AI Model Compression Techniques

Model Compression Techniques


Since our founding, we have been researching and developing AI model compression technology. Focusing on server costs, as an issue in the actual operation of AI, we have researched and developed compression of AI to reduce server cost.

Smaller trained models can speed up processing. This reduces the server processing load required to operate trained models and reduces server costs, which accounted for most of the cost of AI product services, so that product services can be provided at economical prices.

Our technologies

There are various methods of AI compression, but our company mainly researches and develops two methods Quantization and our own Cache AI method.

Before explaining the miniaturization method, let me briefly explain Weighting for deep learning beginners.

Deep learning has Training and Inference (Prediction). load a large amount of data into a neural network, Training means creating a network that optimally adjusts the Weighting of synapses.

In the case of bear image recognition, after a model is “learned” a bear dataset, it is input an image and it inferences “There is a 90% probability that it is a bear.” If the given image is not a bear image, the recognition accuracy called be poor. Using the method of Backpropagation, it is adjusted the “error” is the difference between the input “bear” and the output. This is a method of calculating the synapse Weighting to minimize this error in the opposite direction from the output to the input. Deep learning continues to adjust the Weighting in the neural network and learns the bear image.


This is a lightening technique that reduces the amount of computation by expressing the weight function parameters with small bits. This is also known as arithmetic rounding. In deep learning frameworks such as TensorFlow and PyTorch, 32-bit floating point precision (float type) is the most used. It has been reported that 8-bit quantization results in a performance degradation of about 1%. This is the key to research and development, and miniaturization is achieved by expressing with small bits without lowering accuracy. Our algorithm has succeeded in making the trained model 1/10th smaller (10 times faster). weighting

Cache AI

This is our invented technology to convert all function calculations in the middle layer of the model into a table of hash values (fixed-length values obtained from the original data by a calculation procedure. Used for encryption). (Patented technology)

It uses key-value type hash table encryption technology (one-to-one correspondence between key and value pair), and it also has the property of encrypting the original data.

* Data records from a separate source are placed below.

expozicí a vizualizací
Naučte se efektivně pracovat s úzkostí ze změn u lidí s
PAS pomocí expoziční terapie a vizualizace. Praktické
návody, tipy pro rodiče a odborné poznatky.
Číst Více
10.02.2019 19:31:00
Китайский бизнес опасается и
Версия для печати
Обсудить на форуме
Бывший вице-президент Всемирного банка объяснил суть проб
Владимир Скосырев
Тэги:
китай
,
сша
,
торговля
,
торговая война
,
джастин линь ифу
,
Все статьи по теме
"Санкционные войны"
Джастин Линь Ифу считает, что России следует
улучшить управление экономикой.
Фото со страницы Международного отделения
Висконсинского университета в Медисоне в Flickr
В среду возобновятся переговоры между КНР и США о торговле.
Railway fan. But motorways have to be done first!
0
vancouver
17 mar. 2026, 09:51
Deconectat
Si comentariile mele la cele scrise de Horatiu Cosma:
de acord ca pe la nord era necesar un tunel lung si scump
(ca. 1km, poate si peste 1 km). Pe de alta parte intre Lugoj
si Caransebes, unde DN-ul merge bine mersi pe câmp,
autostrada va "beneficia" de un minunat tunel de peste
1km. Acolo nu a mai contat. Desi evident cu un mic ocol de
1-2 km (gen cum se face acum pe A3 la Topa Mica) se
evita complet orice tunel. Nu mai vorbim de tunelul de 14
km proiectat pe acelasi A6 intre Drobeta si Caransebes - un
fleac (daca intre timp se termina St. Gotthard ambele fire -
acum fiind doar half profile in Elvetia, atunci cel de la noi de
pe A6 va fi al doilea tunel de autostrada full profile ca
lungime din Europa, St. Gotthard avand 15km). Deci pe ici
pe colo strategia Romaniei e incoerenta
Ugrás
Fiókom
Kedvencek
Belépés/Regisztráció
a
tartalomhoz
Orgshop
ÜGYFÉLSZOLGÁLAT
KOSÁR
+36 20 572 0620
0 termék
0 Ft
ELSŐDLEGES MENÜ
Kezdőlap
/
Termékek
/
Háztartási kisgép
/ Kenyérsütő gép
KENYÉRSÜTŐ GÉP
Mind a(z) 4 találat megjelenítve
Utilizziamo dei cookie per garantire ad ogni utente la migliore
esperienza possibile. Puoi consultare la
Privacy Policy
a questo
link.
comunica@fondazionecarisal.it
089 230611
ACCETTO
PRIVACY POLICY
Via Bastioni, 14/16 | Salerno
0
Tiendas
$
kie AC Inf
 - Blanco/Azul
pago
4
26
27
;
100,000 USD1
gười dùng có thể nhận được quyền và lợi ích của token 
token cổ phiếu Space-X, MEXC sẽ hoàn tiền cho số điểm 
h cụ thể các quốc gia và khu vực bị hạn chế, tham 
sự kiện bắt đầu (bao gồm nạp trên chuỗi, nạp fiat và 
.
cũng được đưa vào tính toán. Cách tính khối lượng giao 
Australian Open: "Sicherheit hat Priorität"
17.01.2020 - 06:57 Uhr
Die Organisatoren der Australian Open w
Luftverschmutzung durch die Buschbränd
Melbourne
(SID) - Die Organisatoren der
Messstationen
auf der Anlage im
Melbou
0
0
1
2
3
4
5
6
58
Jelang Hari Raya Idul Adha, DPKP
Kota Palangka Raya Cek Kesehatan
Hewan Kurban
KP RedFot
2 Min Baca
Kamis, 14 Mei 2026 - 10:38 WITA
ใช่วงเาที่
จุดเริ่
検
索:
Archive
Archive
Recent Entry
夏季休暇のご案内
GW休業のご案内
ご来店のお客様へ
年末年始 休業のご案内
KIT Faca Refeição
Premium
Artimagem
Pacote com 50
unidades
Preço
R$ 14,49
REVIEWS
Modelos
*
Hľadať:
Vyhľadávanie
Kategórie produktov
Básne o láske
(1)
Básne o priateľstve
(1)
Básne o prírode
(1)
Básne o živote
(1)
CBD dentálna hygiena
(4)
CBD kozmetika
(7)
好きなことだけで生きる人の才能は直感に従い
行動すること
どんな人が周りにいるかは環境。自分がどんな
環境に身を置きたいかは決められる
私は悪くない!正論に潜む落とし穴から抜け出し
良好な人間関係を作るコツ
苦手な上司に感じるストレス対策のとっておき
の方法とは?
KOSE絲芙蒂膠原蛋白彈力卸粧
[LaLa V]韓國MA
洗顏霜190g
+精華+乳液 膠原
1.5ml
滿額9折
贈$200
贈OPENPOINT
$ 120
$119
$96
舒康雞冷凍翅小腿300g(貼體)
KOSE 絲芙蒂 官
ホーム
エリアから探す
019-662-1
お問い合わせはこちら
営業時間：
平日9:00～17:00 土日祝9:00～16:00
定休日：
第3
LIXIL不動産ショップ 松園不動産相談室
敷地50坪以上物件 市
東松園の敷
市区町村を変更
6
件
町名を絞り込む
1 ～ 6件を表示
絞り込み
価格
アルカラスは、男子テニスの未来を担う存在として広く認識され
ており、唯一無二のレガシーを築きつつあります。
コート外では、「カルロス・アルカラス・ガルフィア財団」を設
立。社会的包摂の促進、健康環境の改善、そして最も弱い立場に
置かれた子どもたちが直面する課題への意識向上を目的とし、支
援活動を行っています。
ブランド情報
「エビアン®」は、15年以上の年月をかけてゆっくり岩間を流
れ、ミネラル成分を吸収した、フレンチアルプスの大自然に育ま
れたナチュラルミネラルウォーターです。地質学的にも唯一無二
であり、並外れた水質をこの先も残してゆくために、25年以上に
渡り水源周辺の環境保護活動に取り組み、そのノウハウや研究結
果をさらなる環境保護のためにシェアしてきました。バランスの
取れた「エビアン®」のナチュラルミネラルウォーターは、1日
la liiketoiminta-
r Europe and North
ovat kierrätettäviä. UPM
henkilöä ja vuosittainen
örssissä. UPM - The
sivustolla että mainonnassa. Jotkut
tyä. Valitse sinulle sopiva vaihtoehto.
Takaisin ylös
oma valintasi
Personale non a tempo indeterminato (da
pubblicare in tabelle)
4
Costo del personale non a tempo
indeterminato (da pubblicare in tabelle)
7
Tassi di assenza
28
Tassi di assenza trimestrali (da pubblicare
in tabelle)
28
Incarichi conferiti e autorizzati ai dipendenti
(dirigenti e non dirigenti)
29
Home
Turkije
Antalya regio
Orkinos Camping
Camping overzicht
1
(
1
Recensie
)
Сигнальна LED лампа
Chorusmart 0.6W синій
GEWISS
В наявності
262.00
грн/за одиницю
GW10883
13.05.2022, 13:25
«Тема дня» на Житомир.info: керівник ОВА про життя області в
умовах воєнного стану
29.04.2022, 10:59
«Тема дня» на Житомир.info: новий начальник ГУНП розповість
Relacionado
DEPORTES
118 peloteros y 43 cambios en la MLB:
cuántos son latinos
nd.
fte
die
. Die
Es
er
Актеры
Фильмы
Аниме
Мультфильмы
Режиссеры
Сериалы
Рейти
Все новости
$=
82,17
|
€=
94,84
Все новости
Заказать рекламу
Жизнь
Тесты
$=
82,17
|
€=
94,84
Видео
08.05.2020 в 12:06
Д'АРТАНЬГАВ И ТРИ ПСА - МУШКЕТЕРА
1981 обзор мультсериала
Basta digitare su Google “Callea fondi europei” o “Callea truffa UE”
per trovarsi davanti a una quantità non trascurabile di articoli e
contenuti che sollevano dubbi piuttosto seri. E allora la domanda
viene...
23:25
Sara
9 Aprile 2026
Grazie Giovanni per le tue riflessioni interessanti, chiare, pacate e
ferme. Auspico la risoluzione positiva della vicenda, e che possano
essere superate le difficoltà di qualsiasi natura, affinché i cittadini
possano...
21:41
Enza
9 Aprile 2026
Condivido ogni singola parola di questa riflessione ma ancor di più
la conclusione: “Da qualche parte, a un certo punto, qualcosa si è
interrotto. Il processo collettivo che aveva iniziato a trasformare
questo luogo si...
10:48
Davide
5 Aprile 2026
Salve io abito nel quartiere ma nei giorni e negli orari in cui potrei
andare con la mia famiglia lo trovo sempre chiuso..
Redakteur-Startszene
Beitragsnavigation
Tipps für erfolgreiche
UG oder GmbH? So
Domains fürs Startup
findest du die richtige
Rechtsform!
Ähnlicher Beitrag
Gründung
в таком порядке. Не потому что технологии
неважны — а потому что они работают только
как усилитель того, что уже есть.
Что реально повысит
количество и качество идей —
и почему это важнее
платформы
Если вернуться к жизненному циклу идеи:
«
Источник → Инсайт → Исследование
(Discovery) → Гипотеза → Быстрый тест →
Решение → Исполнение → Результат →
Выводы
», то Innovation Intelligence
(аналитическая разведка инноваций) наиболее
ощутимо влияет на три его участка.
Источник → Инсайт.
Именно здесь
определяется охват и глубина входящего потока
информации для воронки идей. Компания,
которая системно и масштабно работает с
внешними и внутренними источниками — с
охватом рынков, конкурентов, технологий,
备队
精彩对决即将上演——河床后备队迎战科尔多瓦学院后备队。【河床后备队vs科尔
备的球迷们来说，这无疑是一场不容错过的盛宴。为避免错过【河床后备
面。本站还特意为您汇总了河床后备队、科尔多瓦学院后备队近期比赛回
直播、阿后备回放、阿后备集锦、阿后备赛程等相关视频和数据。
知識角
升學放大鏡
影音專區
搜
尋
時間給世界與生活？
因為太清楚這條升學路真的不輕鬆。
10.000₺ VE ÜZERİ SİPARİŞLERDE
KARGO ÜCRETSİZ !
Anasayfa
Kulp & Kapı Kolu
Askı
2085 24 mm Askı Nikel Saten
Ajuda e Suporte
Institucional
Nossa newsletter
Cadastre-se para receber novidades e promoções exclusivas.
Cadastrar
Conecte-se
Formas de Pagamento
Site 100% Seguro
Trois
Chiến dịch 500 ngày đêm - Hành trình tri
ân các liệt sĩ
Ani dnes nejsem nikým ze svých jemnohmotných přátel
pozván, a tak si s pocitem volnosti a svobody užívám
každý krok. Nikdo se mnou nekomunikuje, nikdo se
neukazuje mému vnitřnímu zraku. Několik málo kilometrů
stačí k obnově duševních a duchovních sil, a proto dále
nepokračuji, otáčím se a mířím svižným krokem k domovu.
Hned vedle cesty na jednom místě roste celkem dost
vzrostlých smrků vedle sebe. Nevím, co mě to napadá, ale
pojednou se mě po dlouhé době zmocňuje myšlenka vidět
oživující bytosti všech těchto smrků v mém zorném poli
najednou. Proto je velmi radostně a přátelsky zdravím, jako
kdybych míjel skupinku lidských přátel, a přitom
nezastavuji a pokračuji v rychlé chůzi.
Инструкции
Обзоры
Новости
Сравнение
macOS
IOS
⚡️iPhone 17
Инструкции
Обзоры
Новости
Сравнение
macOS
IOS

The challenge can be to use various data in the same table without enlarging the hash table. It is difficult to make the hit rate (recognition accuracy) of whether the key that is correctly converted by function calculation of various image partial data corresponds to the value of the table (recognition accuracy) to a practical level. For example, in the case of pharmacy prescription recognition, it needs to be 90% or higher for practical use. Clearing this issue, we are working on a groundbreaking technology that has the potential to reduce the size to 1/10 or less.